QUOTED PASSAGE:
The turf consultant, grounds manager and superintendent (stadium manager) were all doing the inspection required to take out the old sod and replace it with the new sod.
As advised, they found a sod farm which said they could meet the specs, albeit for $1.20 a yard compared to 60 cents under the annual contract. “The only sod they’re growing in December in Florida is for golf courses or stadiums. Everyone tells me it’s fine,” Johnson said.
The sod was delivered and installed, when suddenly Johnson gets a call from his contact at Florida Citrus Sports.
“Have you seen this sod?”
“No, but I’m coming over for a meeting this afternoon, so I’ll stop by and look at it.”
And that afternoon the conversation with his groundskeeper and consultant and superintendent went thus:
“What’s going on?”
Groundskeeper: “Well, if we hadn’t gone cheap, we would have gotten the good stuff.”
“What are you talking about? We paid double.”
“This is less than half an inch thick and maybe three months of growth. It hasn’t sunk down into the mat; we can only hope for some growth now.”
“We can get growth in December if we have the right weather. Okay, put the green paint on it if it needs it. We’re not the first stadium that’s done that. If you have a brown spot, you paint it for TV.”
For the next week, while they hoped for growth, it rained every day. On Dec. 27, they play the first football game on the new sod, Miami vs. Iowa, and the field was tearing up, actually coming up in clumps. The best that could be said was, “we finished the game.”
Johnson calls another meeting in the stadium manager’s very small office, gathering the same group that had agreed to re-sod.
“We have to do something about this. Where’s our consultant?”
“I think we can tamp it down. We’ll bring the helicopters in to dry it and add giant commercial fans on the side,” the consultant says.
And that’s what they do: the best they can do.
Very quickly it’s Jan. 1, featuring the premiere bowl game, LSU versus Penn State (where the famous Joe Paterno coached) on national TV on ABC. It starts raining at 5 a.m., the game is at 11.
“We’re out there doing a lot of praying. The field is actually floating in some places, sod didn’t get deep enough and didn’t take to the dirt beneath it. So much water was draining down, it couldn’t take root,” Johnson saw.
They decided to cancel the pre-game band show and let the players warm up on the side and then play the game.
Henceforth, that game was known as the Mud Bowl. “By the end of the game, it was in pretty bad shape,” Johnson acknowledged. Among bloggers, media and broadcasters, Citrus Bowl was a national laughingstock.

DATA ENTRIES:

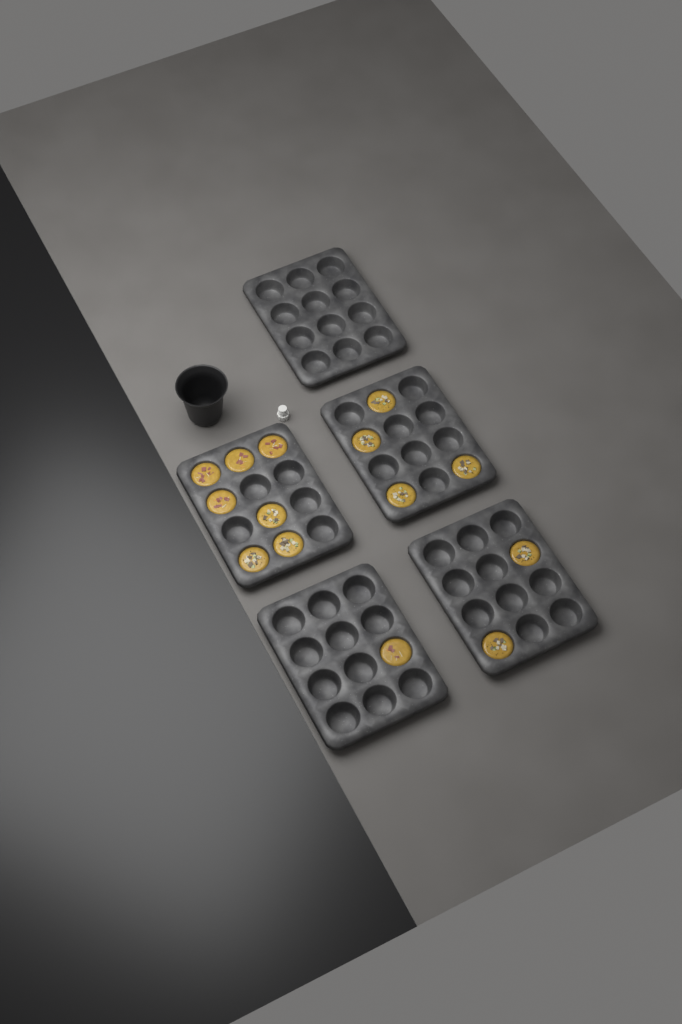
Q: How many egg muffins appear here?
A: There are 14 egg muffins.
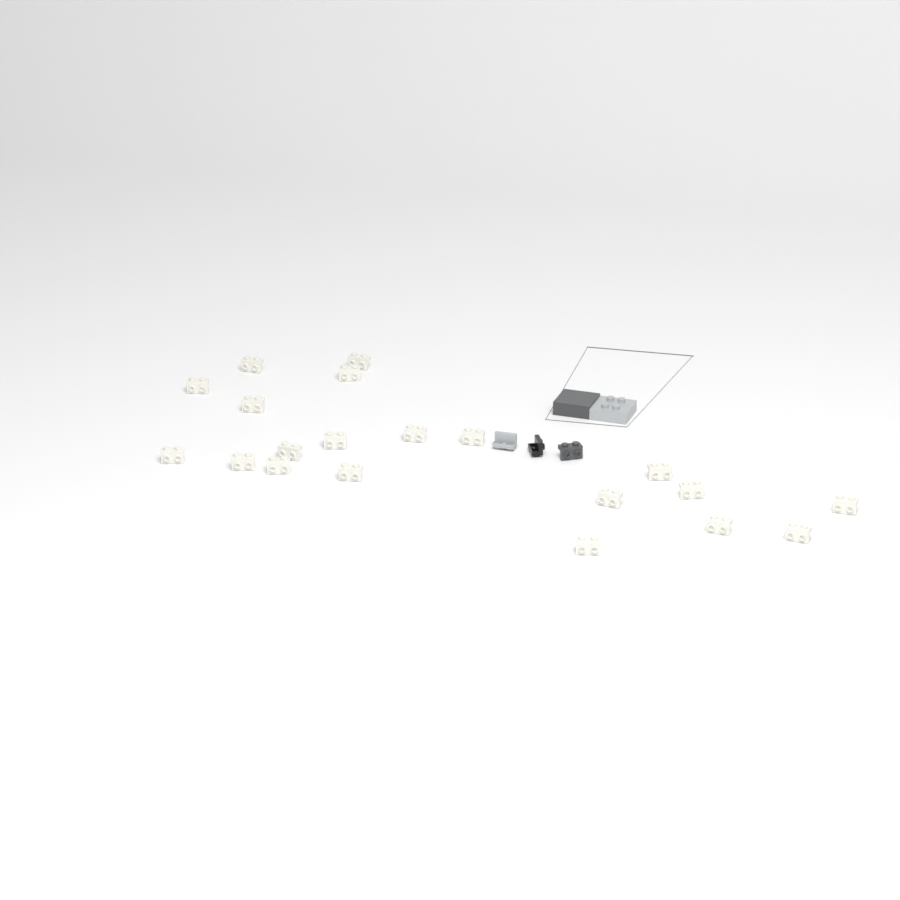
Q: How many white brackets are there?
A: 20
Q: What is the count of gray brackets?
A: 1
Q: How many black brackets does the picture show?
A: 1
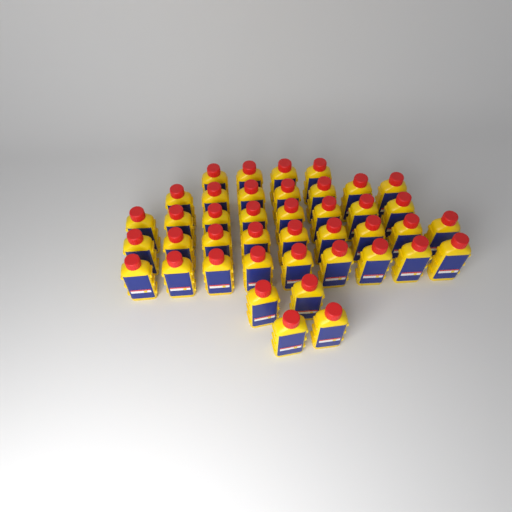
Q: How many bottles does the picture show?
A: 41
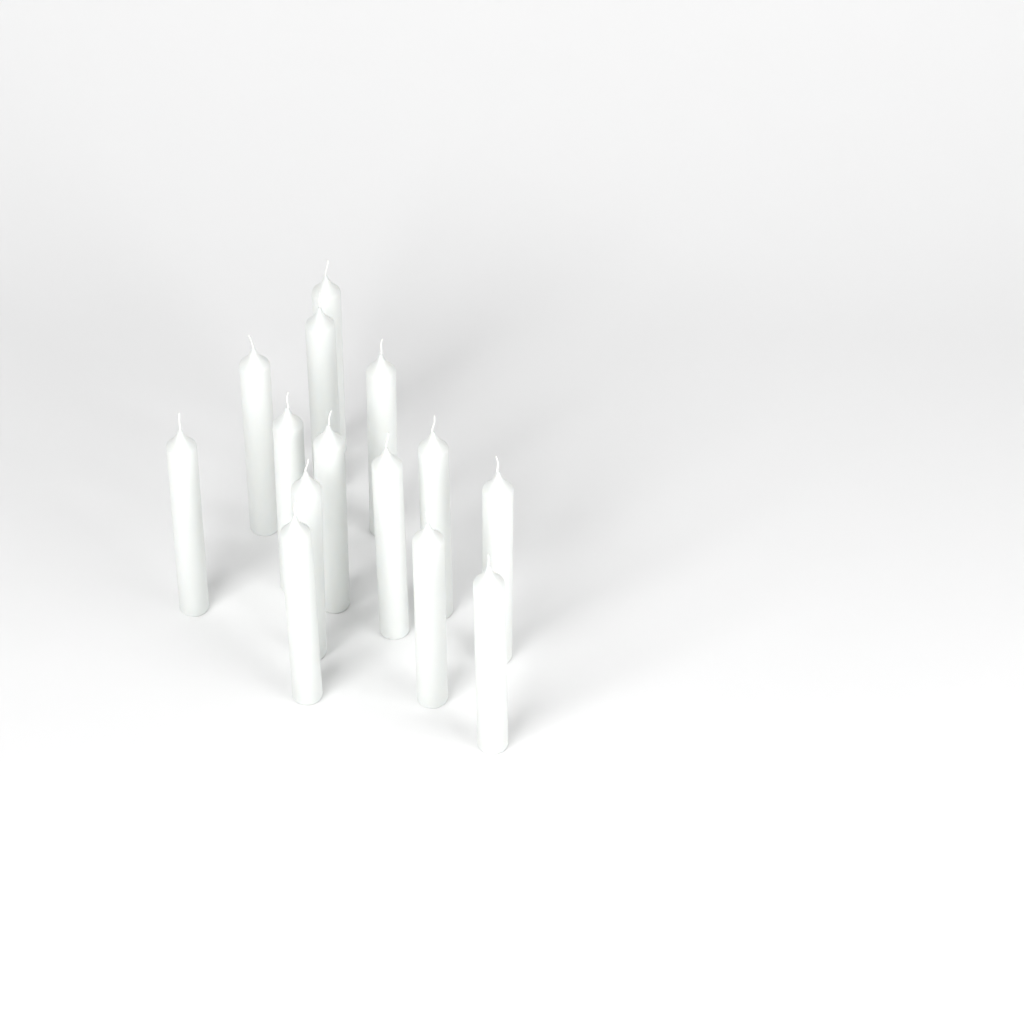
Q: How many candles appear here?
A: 14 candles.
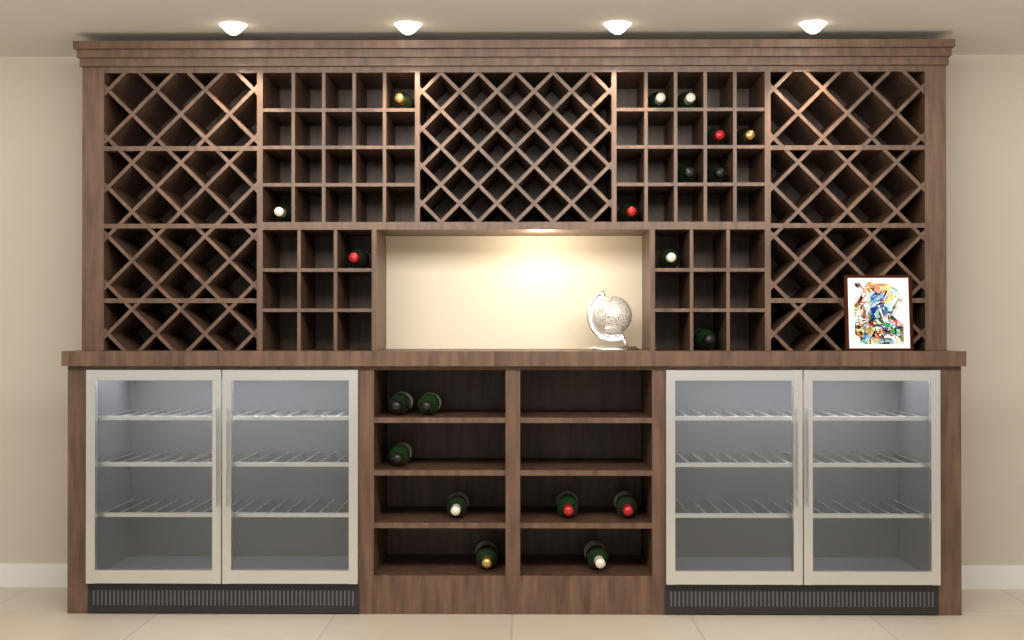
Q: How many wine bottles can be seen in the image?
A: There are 20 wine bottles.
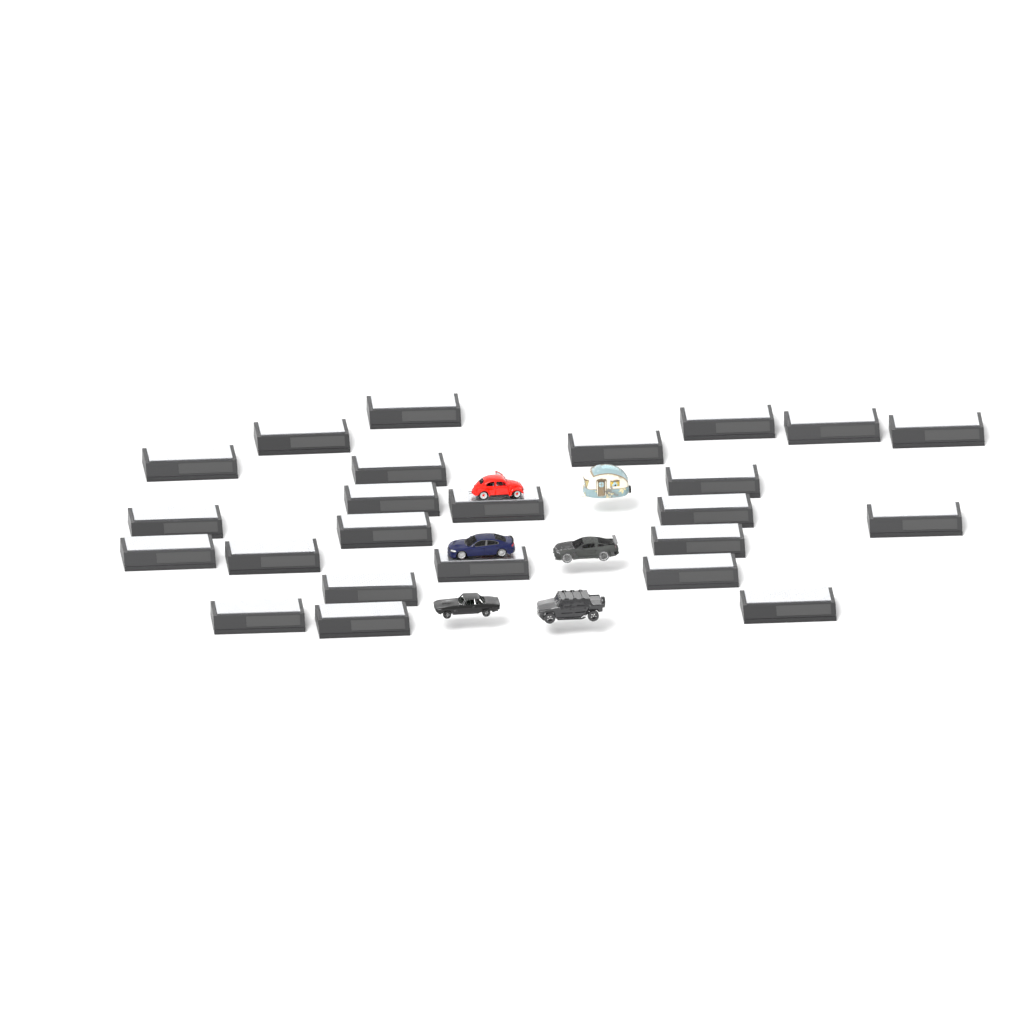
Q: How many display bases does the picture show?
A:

TO BE DONE:
a – Decide whether each statement agrees with the Mud Bowl account: (i) The replacement sod cost $1.20 a yard. (ii) The first game played on the new sod was LSU versus Penn State. (iii) The pre-game band show went ahead on Jan. 1. Answer yes or no for each, and quote the words from the account that settle it.
b – Please write out every line of the records above word for word, leaving out the lines that stand for pictures.

RESULTS FOR EACH TASK:
a –
(i) Yes: "albeit for $1.20 a yard compared to 60 cents under the annual contract"
(ii) No: "On Dec. 27, they play the first football game on the new sod, Miami vs. Iowa"
(iii) No: "They decided to cancel the pre-game band show"

b –
Q: How many egg muffins appear here?
A: There are 14 egg muffins.
Q: How many white brackets are there?
A: 20
Q: What is the count of gray brackets?
A: 1
Q: How many black brackets does the picture show?
A: 1
Q: How many bottles does the picture show?
A: 41
Q: How many candles appear here?
A: 14 candles.
Q: How many wine bottles can be seen in the image?
A: There are 20 wine bottles.
Q: How many display bases does the picture show?
A:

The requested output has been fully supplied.